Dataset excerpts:

=-=-=

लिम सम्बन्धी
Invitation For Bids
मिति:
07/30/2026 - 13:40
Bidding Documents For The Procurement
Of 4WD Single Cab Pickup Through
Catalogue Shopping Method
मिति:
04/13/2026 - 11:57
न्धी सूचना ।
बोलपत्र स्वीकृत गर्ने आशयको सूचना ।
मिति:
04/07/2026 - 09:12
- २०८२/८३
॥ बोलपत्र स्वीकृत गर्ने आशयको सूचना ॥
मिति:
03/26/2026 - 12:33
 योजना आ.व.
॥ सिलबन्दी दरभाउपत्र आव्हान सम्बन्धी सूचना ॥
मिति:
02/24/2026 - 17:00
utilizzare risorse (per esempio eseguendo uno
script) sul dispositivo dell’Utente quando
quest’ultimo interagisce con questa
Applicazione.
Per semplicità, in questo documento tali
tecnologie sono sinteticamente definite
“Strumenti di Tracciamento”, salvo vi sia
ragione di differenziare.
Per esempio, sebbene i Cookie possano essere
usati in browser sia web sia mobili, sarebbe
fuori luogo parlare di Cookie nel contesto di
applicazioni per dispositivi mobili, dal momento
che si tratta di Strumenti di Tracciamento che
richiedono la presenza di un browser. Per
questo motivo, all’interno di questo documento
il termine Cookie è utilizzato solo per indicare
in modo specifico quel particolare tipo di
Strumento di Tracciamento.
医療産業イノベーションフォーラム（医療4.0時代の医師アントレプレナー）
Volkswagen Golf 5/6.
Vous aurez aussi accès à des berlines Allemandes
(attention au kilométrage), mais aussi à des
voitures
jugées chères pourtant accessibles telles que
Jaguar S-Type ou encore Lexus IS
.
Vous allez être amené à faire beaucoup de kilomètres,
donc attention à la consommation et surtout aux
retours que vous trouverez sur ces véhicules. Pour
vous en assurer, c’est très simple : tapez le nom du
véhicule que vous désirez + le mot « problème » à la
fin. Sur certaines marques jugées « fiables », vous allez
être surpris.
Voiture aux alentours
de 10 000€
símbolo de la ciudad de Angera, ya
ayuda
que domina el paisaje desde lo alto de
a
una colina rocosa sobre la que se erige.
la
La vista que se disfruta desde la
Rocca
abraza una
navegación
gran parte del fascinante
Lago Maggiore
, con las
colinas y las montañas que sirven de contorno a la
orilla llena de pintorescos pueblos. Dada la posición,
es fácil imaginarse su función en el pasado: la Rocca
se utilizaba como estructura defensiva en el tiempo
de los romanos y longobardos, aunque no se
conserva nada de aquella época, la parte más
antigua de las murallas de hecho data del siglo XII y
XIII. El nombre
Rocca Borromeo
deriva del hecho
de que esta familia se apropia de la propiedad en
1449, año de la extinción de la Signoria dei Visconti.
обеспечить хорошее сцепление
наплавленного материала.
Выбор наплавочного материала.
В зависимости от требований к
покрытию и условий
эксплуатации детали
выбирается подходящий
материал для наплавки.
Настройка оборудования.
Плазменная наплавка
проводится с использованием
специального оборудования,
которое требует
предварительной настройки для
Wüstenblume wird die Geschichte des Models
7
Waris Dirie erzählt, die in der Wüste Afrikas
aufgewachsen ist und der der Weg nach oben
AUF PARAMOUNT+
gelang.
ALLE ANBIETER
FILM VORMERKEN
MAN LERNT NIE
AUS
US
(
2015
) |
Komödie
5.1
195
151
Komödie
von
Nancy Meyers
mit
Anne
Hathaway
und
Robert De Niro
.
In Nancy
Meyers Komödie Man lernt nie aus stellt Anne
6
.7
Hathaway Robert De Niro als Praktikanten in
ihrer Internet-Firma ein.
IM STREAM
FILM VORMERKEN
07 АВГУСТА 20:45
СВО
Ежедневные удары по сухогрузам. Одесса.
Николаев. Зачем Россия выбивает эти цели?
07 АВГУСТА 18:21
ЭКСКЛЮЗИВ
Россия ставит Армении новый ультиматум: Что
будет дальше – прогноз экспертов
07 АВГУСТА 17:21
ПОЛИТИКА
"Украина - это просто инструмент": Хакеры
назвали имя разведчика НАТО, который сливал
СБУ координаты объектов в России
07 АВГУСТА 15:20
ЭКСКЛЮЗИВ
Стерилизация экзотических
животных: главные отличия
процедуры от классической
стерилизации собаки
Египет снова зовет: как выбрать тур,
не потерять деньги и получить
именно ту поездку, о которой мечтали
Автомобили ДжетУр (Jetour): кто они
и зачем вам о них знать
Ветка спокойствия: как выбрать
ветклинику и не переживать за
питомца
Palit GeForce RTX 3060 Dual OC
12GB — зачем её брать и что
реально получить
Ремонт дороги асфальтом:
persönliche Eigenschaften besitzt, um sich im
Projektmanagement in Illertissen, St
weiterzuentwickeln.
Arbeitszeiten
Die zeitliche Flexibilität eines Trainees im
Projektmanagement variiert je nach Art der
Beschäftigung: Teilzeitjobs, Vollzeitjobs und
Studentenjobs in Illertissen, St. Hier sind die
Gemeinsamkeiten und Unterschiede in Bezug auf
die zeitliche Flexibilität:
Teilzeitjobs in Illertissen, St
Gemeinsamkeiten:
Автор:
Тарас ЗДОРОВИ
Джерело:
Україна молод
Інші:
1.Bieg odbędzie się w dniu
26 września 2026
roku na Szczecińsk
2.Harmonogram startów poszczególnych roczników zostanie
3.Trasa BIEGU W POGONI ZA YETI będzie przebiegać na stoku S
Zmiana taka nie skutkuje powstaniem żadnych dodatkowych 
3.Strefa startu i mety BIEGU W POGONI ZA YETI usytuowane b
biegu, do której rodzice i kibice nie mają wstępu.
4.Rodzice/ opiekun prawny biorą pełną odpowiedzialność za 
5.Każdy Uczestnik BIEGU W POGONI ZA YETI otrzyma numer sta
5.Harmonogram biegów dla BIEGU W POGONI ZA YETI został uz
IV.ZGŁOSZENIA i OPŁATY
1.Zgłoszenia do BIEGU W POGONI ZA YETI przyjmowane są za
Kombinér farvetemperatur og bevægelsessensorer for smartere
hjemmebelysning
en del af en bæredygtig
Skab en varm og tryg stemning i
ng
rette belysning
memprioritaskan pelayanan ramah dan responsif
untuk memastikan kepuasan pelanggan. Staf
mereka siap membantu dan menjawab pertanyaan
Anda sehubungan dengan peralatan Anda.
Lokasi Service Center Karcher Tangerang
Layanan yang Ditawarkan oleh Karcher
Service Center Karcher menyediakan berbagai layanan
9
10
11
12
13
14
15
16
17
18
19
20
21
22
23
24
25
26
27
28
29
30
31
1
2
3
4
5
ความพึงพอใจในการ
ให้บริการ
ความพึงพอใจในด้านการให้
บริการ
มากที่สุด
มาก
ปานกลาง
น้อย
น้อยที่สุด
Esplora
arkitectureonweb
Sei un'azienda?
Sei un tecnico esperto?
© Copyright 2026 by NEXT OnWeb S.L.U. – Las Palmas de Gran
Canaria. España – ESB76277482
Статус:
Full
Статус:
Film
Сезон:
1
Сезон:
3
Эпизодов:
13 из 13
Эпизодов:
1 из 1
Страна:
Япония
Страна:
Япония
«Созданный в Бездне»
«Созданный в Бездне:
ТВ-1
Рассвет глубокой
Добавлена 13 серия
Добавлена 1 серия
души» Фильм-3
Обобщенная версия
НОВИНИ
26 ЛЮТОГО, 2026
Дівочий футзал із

=-=-=

• **ASSIGNMENT**
Please write out all the entries again, replacing "Lago Maggiore" with "Lake Maggiore" and keeping everything else unchanged.

• **TASK RESULT**
लिम सम्बन्धी
Invitation For Bids
मिति:
07/30/2026 - 13:40
Bidding Documents For The Procurement
Of 4WD Single Cab Pickup Through
Catalogue Shopping Method
मिति:
04/13/2026 - 11:57
न्धी सूचना ।
बोलपत्र स्वीकृत गर्ने आशयको सूचना ।
मिति:
04/07/2026 - 09:12
- २०८२/८३
॥ बोलपत्र स्वीकृत गर्ने आशयको सूचना ॥
मिति:
03/26/2026 - 12:33
 योजना आ.व.
॥ सिलबन्दी दरभाउपत्र आव्हान सम्बन्धी सूचना ॥
मिति:
02/24/2026 - 17:00
utilizzare risorse (per esempio eseguendo uno
script) sul dispositivo dell’Utente quando
quest’ultimo interagisce con questa
Applicazione.
Per semplicità, in questo documento tali
tecnologie sono sinteticamente definite
“Strumenti di Tracciamento”, salvo vi sia
ragione di differenziare.
Per esempio, sebbene i Cookie possano essere
usati in browser sia web sia mobili, sarebbe
fuori luogo parlare di Cookie nel contesto di
applicazioni per dispositivi mobili, dal momento
che si tratta di Strumenti di Tracciamento che
richiedono la presenza di un browser. Per
questo motivo, all’interno di questo documento
il termine Cookie è utilizzato solo per indicare
in modo specifico quel particolare tipo di
Strumento di Tracciamento.
医療産業イノベーションフォーラム（医療4.0時代の医師アントレプレナー）
Volkswagen Golf 5/6.
Vous aurez aussi accès à des berlines Allemandes
(attention au kilométrage), mais aussi à des
voitures
jugées chères pourtant accessibles telles que
Jaguar S-Type ou encore Lexus IS
.
Vous allez être amené à faire beaucoup de kilomètres,
donc attention à la consommation et surtout aux
retours que vous trouverez sur ces véhicules. Pour
vous en assurer, c’est très simple : tapez le nom du
véhicule que vous désirez + le mot « problème » à la
fin. Sur certaines marques jugées « fiables », vous allez
être surpris.
Voiture aux alentours
de 10 000€
símbolo de la ciudad de Angera, ya
ayuda
que domina el paisaje desde lo alto de
a
una colina rocosa sobre la que se erige.
la
La vista que se disfruta desde la
Rocca
abraza una
navegación
gran parte del fascinante
Lake Maggiore
, con las
colinas y las montañas que sirven de contorno a la
orilla llena de pintorescos pueblos. Dada la posición,
es fácil imaginarse su función en el pasado: la Rocca
se utilizaba como estructura defensiva en el tiempo
de los romanos y longobardos, aunque no se
conserva nada de aquella época, la parte más
antigua de las murallas de hecho data del siglo XII y
XIII. El nombre
Rocca Borromeo
deriva del hecho
de que esta familia se apropia de la propiedad en
1449, año de la extinción de la Signoria dei Visconti.
обеспечить хорошее сцепление
наплавленного материала.
Выбор наплавочного материала.
В зависимости от требований к
покрытию и условий
эксплуатации детали
выбирается подходящий
материал для наплавки.
Настройка оборудования.
Плазменная наплавка
проводится с использованием
специального оборудования,
которое требует
предварительной настройки для
Wüstenblume wird die Geschichte des Models
7
Waris Dirie erzählt, die in der Wüste Afrikas
aufgewachsen ist und der der Weg nach oben
AUF PARAMOUNT+
gelang.
ALLE ANBIETER
FILM VORMERKEN
MAN LERNT NIE
AUS
US
(
2015
) |
Komödie
5.1
195
151
Komödie
von
Nancy Meyers
mit
Anne
Hathaway
und
Robert De Niro
.
In Nancy
Meyers Komödie Man lernt nie aus stellt Anne
6
.7
Hathaway Robert De Niro als Praktikanten in
ihrer Internet-Firma ein.
IM STREAM
FILM VORMERKEN
07 АВГУСТА 20:45
СВО
Ежедневные удары по сухогрузам. Одесса.
Николаев. Зачем Россия выбивает эти цели?
07 АВГУСТА 18:21
ЭКСКЛЮЗИВ
Россия ставит Армении новый ультиматум: Что
будет дальше – прогноз экспертов
07 АВГУСТА 17:21
ПОЛИТИКА
"Украина - это просто инструмент": Хакеры
назвали имя разведчика НАТО, который сливал
СБУ координаты объектов в России
07 АВГУСТА 15:20
ЭКСКЛЮЗИВ
Стерилизация экзотических
животных: главные отличия
процедуры от классической
стерилизации собаки
Египет снова зовет: как выбрать тур,
не потерять деньги и получить
именно ту поездку, о которой мечтали
Автомобили ДжетУр (Jetour): кто они
и зачем вам о них знать
Ветка спокойствия: как выбрать
ветклинику и не переживать за
питомца
Palit GeForce RTX 3060 Dual OC
12GB — зачем её брать и что
реально получить
Ремонт дороги асфальтом:
persönliche Eigenschaften besitzt, um sich im
Projektmanagement in Illertissen, St
weiterzuentwickeln.
Arbeitszeiten
Die zeitliche Flexibilität eines Trainees im
Projektmanagement variiert je nach Art der
Beschäftigung: Teilzeitjobs, Vollzeitjobs und
Studentenjobs in Illertissen, St. Hier sind die
Gemeinsamkeiten und Unterschiede in Bezug auf
die zeitliche Flexibilität:
Teilzeitjobs in Illertissen, St
Gemeinsamkeiten:
Автор:
Тарас ЗДОРОВИ
Джерело:
Україна молод
Інші:
1.Bieg odbędzie się w dniu
26 września 2026
roku na Szczecińsk
2.Harmonogram startów poszczególnych roczników zostanie
3.Trasa BIEGU W POGONI ZA YETI będzie przebiegać na stoku S
Zmiana taka nie skutkuje powstaniem żadnych dodatkowych 
3.Strefa startu i mety BIEGU W POGONI ZA YETI usytuowane b
biegu, do której rodzice i kibice nie mają wstępu.
4.Rodzice/ opiekun prawny biorą pełną odpowiedzialność za 
5.Każdy Uczestnik BIEGU W POGONI ZA YETI otrzyma numer sta
5.Harmonogram biegów dla BIEGU W POGONI ZA YETI został uz
IV.ZGŁOSZENIA i OPŁATY
1.Zgłoszenia do BIEGU W POGONI ZA YETI przyjmowane są za
Kombinér farvetemperatur og bevægelsessensorer for smartere
hjemmebelysning
en del af en bæredygtig
Skab en varm og tryg stemning i
ng
rette belysning
memprioritaskan pelayanan ramah dan responsif
untuk memastikan kepuasan pelanggan. Staf
mereka siap membantu dan menjawab pertanyaan
Anda sehubungan dengan peralatan Anda.
Lokasi Service Center Karcher Tangerang
Layanan yang Ditawarkan oleh Karcher
Service Center Karcher menyediakan berbagai layanan
9
10
11
12
13
14
15
16
17
18
19
20
21
22
23
24
25
26
27
28
29
30
31
1
2
3
4
5
ความพึงพอใจในการ
ให้บริการ
ความพึงพอใจในด้านการให้
บริการ
มากที่สุด
มาก
ปานกลาง
น้อย
น้อยที่สุด
Esplora
arkitectureonweb
Sei un'azienda?
Sei un tecnico esperto?
© Copyright 2026 by NEXT OnWeb S.L.U. – Las Palmas de Gran
Canaria. España – ESB76277482
Статус:
Full
Статус:
Film
Сезон:
1
Сезон:
3
Эпизодов:
13 из 13
Эпизодов:
1 из 1
Страна:
Япония
Страна:
Япония
«Созданный в Бездне»
«Созданный в Бездне:
ТВ-1
Рассвет глубокой
Добавлена 13 серия
Добавлена 1 серия
души» Фильм-3
Обобщенная версия
НОВИНИ
26 ЛЮТОГО, 2026
Дівочий футзал із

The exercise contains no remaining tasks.